REQUEST >> Gather from the material every line that contains the string "without".

RECORDS SUPPLIED >>
"""

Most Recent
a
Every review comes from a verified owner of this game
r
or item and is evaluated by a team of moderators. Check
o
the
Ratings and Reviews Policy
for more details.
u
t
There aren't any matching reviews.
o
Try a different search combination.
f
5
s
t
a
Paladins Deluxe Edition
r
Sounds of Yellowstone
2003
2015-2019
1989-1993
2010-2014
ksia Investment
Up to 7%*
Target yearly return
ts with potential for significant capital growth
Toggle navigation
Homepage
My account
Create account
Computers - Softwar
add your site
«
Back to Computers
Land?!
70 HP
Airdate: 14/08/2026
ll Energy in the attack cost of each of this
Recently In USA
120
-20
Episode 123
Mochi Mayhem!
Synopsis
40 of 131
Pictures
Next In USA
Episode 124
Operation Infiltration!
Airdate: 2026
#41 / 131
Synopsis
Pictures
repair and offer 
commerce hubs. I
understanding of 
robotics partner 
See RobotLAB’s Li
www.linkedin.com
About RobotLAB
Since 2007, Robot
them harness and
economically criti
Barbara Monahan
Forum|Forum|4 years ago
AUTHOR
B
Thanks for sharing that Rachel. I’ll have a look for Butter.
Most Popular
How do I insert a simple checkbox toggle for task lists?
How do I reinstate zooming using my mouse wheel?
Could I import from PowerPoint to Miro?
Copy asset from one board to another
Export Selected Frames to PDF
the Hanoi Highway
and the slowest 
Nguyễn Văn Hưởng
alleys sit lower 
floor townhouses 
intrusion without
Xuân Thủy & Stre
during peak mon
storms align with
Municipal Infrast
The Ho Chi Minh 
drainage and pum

"""
"""

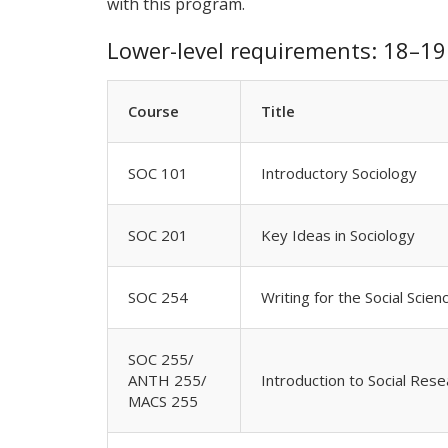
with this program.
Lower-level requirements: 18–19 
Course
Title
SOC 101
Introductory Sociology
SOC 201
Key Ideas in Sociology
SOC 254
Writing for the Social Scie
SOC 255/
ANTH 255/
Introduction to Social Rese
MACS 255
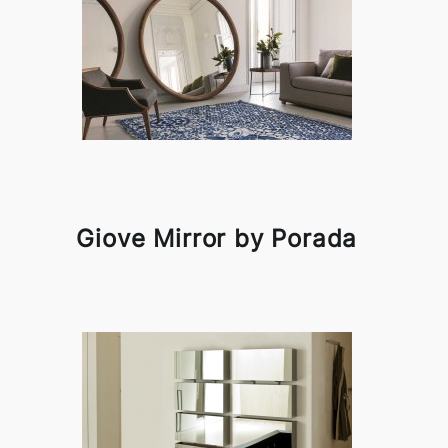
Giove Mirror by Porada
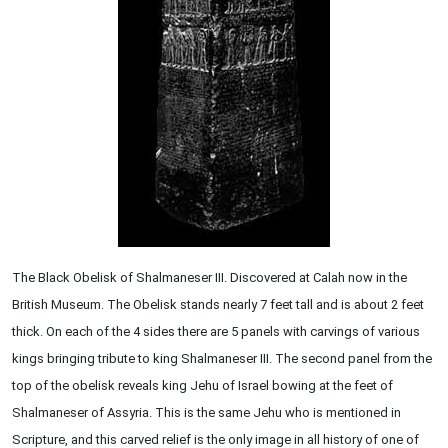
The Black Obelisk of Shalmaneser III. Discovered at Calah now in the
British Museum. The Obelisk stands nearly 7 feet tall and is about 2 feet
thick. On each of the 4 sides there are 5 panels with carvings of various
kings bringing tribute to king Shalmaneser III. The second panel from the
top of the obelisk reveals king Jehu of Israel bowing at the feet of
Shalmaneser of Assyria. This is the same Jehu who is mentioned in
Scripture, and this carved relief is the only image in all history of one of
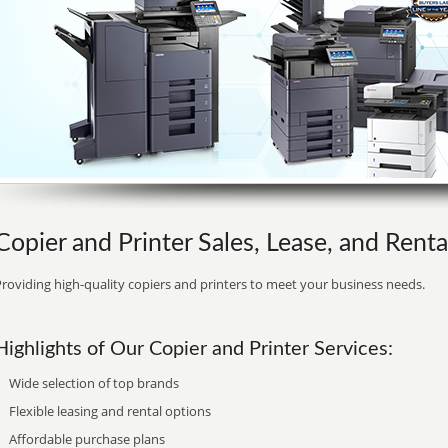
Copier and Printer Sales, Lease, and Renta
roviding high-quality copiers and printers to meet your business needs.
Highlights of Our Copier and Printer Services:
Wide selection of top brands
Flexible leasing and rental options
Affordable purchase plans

"""
"""

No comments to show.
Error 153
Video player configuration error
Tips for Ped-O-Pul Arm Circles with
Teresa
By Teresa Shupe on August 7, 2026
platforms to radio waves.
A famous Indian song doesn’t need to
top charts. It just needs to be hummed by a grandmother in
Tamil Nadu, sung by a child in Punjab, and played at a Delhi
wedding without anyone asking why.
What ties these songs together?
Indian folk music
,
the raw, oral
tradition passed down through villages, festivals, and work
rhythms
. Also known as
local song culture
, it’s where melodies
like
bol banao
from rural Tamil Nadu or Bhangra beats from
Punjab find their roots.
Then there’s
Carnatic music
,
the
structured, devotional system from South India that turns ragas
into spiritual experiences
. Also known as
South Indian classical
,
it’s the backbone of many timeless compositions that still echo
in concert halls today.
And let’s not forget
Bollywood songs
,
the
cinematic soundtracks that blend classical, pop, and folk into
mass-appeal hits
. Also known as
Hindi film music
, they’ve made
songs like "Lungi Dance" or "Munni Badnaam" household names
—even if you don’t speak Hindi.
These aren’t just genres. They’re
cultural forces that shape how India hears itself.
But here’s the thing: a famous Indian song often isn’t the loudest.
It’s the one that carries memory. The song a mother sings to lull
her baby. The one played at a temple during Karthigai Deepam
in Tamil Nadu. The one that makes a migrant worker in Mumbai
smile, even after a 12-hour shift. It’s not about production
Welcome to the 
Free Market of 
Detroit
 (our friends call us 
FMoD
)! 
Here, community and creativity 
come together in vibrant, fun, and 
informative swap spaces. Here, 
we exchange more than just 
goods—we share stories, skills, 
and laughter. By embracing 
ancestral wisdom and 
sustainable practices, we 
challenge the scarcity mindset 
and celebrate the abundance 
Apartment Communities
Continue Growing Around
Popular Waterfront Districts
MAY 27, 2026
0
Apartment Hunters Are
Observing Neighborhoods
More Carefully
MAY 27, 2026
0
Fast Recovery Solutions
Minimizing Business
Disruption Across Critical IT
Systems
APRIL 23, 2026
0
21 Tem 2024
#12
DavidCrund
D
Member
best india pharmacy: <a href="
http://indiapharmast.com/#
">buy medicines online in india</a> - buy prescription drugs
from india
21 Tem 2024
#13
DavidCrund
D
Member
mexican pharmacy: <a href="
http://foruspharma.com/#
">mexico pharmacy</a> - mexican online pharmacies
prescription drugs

"""

EXERCISE SOLUTION >>
intrusion without
wedding without anyone asking why.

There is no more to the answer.